### What this task involves
Take the material below and output exactly the run of lines from the one containing "camera: 135 degrees left, 5 degrees up" down to the one containing "lettuce [713,501,800,584] ->", with both included.

### Data provided
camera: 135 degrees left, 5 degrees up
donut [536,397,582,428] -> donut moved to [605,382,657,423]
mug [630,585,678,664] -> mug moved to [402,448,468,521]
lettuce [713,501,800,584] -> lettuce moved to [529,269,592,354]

---

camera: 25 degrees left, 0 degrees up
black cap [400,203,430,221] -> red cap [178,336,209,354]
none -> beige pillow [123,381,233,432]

### Solution to this task
camera: 135 degrees left, 5 degrees up
donut [536,397,582,428] -> donut moved to [605,382,657,423]
mug [630,585,678,664] -> mug moved to [402,448,468,521]
lettuce [713,501,800,584] -> lettuce moved to [529,269,592,354]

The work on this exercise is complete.